— BEGIN Passage —
- Born: September 7, 1926 Buffalo, New York, U.S.
- Died: August 18, 2010 (aged 83) Rochester, New York
- Education: University at Buffalo
- Known for: Inventor of the modern photocopier
- Awards: National Inventors Hall of Fame (inducted in 2005)
- Scientific career
- Fields: Physics
- Workplaces: Xerox Corporation

= Robert Gundlach =

American physicist (1926–2010)

Robert W. Gundlach (September 7, 1926 – August 18, 2010) was an American physicist. He is most noted for his prolific contributions to the field of xerography, specifically the development of the modern photocopier. Gundlach helped transform the Haloid Company, a small photographic firm, into the thriving Xerox Corporation. Over the course of his 42-year career with the company, he contributed over 155 patents, making photocopying technology more affordable and practical. In 1966 Gundlach was named Xerox's first Research Fellow, the highest non-managerial that could be achieved by a Xerox scientist. After his retirement in 1995, he was granted several patents associated with his hobbies, including a snow-making system and a special backpack.

==Biography==
===Early years===
Robert Gundlach was born in 1926 in a small town several miles outside Buffalo. He worked on a farm across the street from his house for twelve and a half cents an hour – a dollar a day for eight hours of work. His father, Emanuel Gundlach, was a chemist responsible for inventing Wildroot Cream-Oil, a hair preparation. Emanuel's first batch of Cream-Oil was rejected by Wildroot executives, but after a few modifications, the invention was a success. Bob spent one summer of his teenage years working for Wildroot, mixing Cream-Oil at a factory in Buffalo. Bob's grandfather was a minister in the German Reformed Church, and preached in German in upstate New York. Emanuel and his family instead became involved with the Quaker-like pacifist organization called the Fellowship of Reconciliation.

===Education===
Gundlach attended the University at Buffalo, but was drafted just after the end of World War II following his freshman year. He spent a year in conscientious objector camps, and promptly returned to school. Back at the University at Buffalo, he switched his initial chemistry major to graduate with a physics degree in 1949. Gundlach spent two years in graduate school, but never completed his PhD.

===Early career===
Although he was a successful physicist, Gundlach experienced difficulties finding a job due to his pacifistic beliefs. Companies he applied for weren't interested in physicists who did not do war work. He was briefly hired at Durez Plastics and Chemicals, where he worked in the plastic company's physical testing laboratory. In 1952, Gundlach learned from an old University at Buffalo classmate of his that a small photographic firm in Rochester was hiring. He applied for a job with the Haloid Company, and was hired after receiving an exceptional score on a written physics test. After Joe Wilson, the firm's president, promised that work on military projects would never be required, Robert readily accepted the job. He would go on to devote many years of hard work and passion into the company, contributing countless ideas and helping the small firm grow into a corporate giant.
— END Passage —
— BEGIN Entries provided —
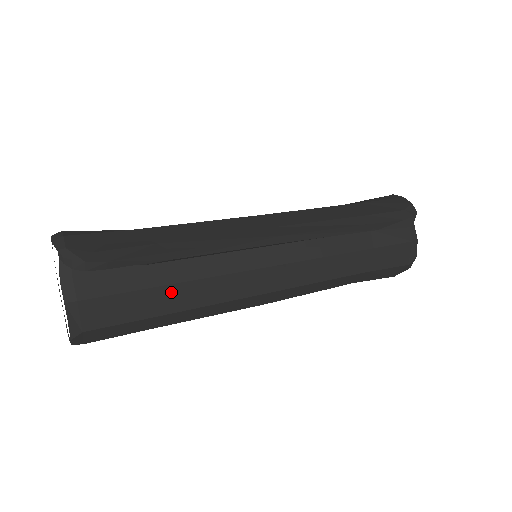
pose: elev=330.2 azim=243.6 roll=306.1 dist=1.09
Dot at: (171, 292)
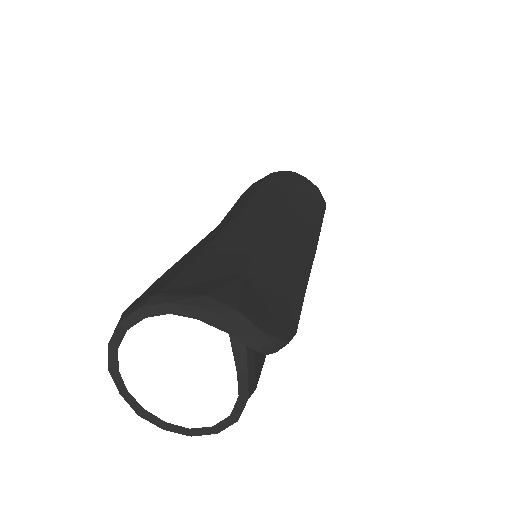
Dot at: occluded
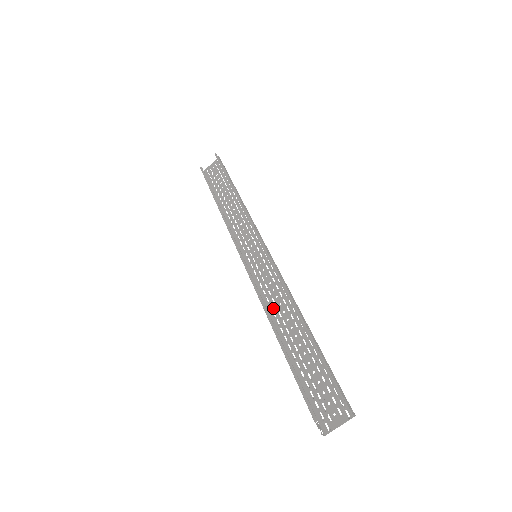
— END Entries provided —
— BEGIN Entries provided —
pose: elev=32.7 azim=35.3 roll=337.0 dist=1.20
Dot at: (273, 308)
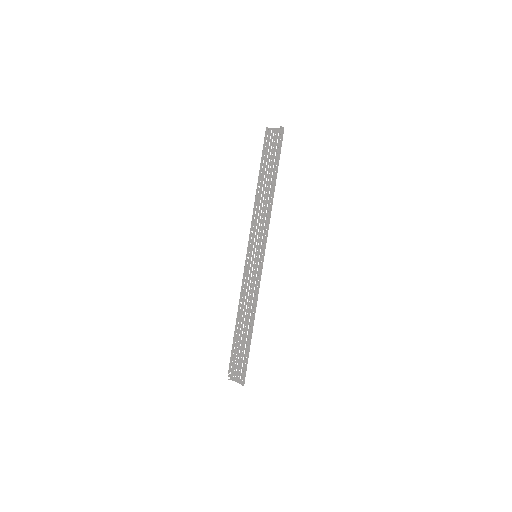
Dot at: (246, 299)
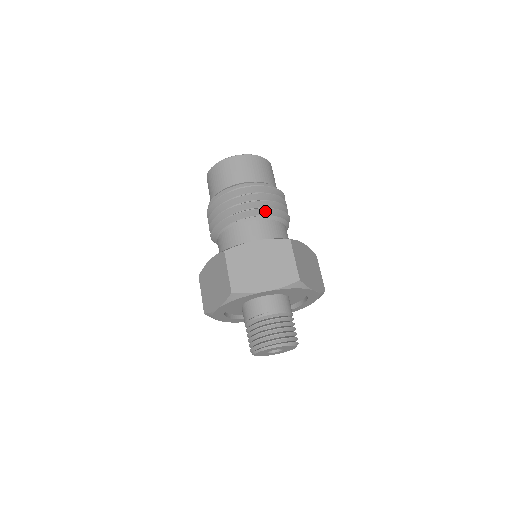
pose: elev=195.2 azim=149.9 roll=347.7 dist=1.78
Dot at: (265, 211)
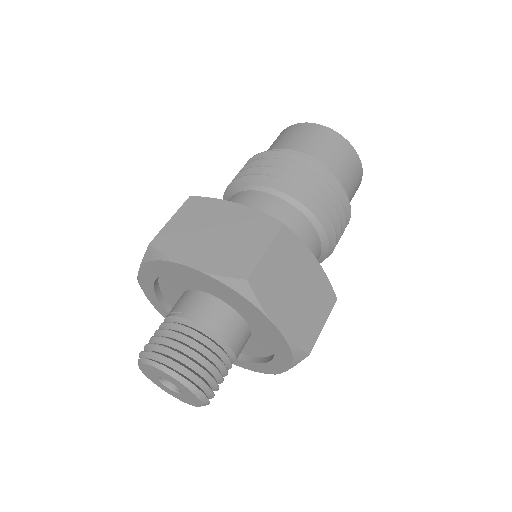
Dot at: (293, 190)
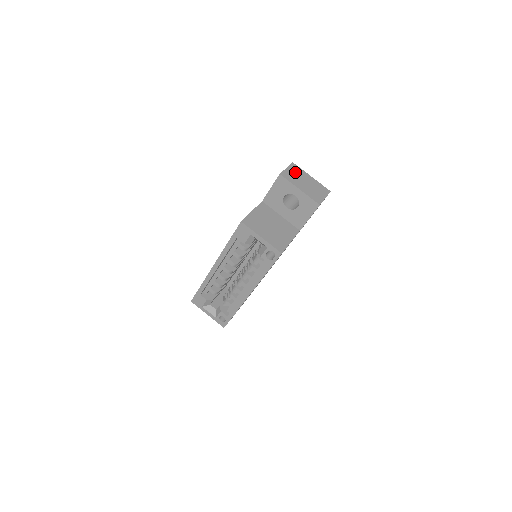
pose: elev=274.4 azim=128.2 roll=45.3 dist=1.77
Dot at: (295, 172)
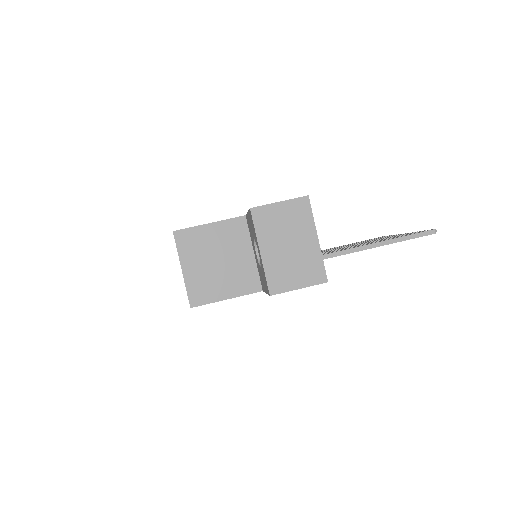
— END Entries provided —
— BEGIN Entries provided —
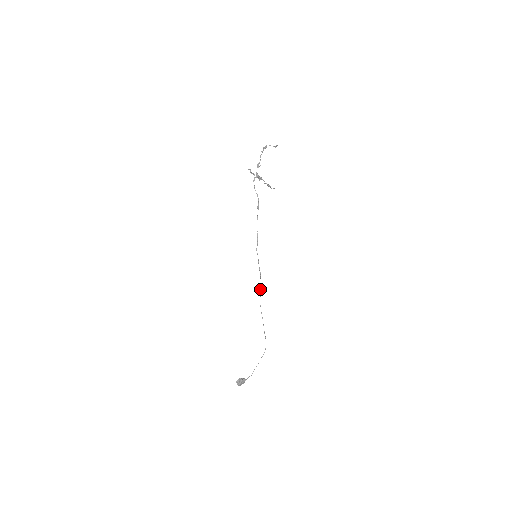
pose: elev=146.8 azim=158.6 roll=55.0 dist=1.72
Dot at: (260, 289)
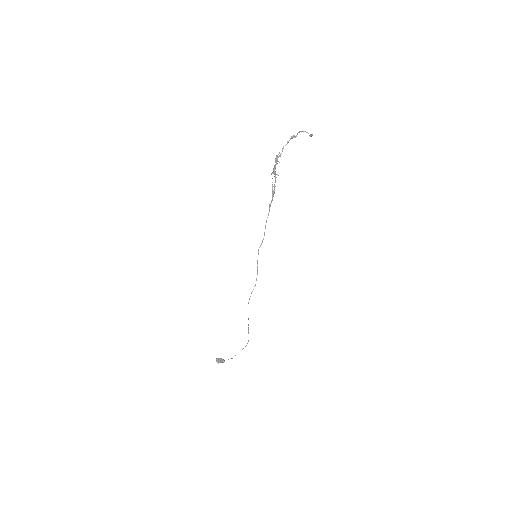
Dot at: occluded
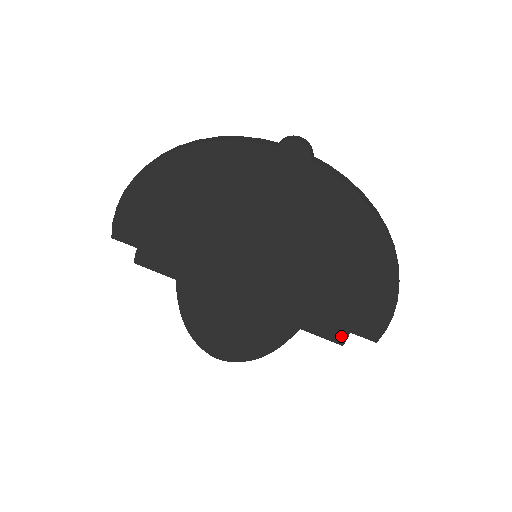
— END Entries provided —
- _Challenges_
1. In the Robert Gundlach article, what did his father Emanuel invent?
2. Reproduce the Robert Gundlach article from "- Born: September" up to and including "American physicist (1926–2010)".
Answer from the Robert Gundlach article only, not from the lines.

- _The replies_
1. Wildroot Cream-Oil, a hair preparation.

2.
- Born: September 7, 1926 Buffalo, New York, U.S.
- Died: August 18, 2010 (aged 83) Rochester, New York
- Education: University at Buffalo
- Known for: Inventor of the modern photocopier
- Awards: National Inventors Hall of Fame (inducted in 2005)
- Scientific career
- Fields: Physics
- Workplaces: Xerox Corporation

= Robert Gundlach =

American physicist (1926–2010)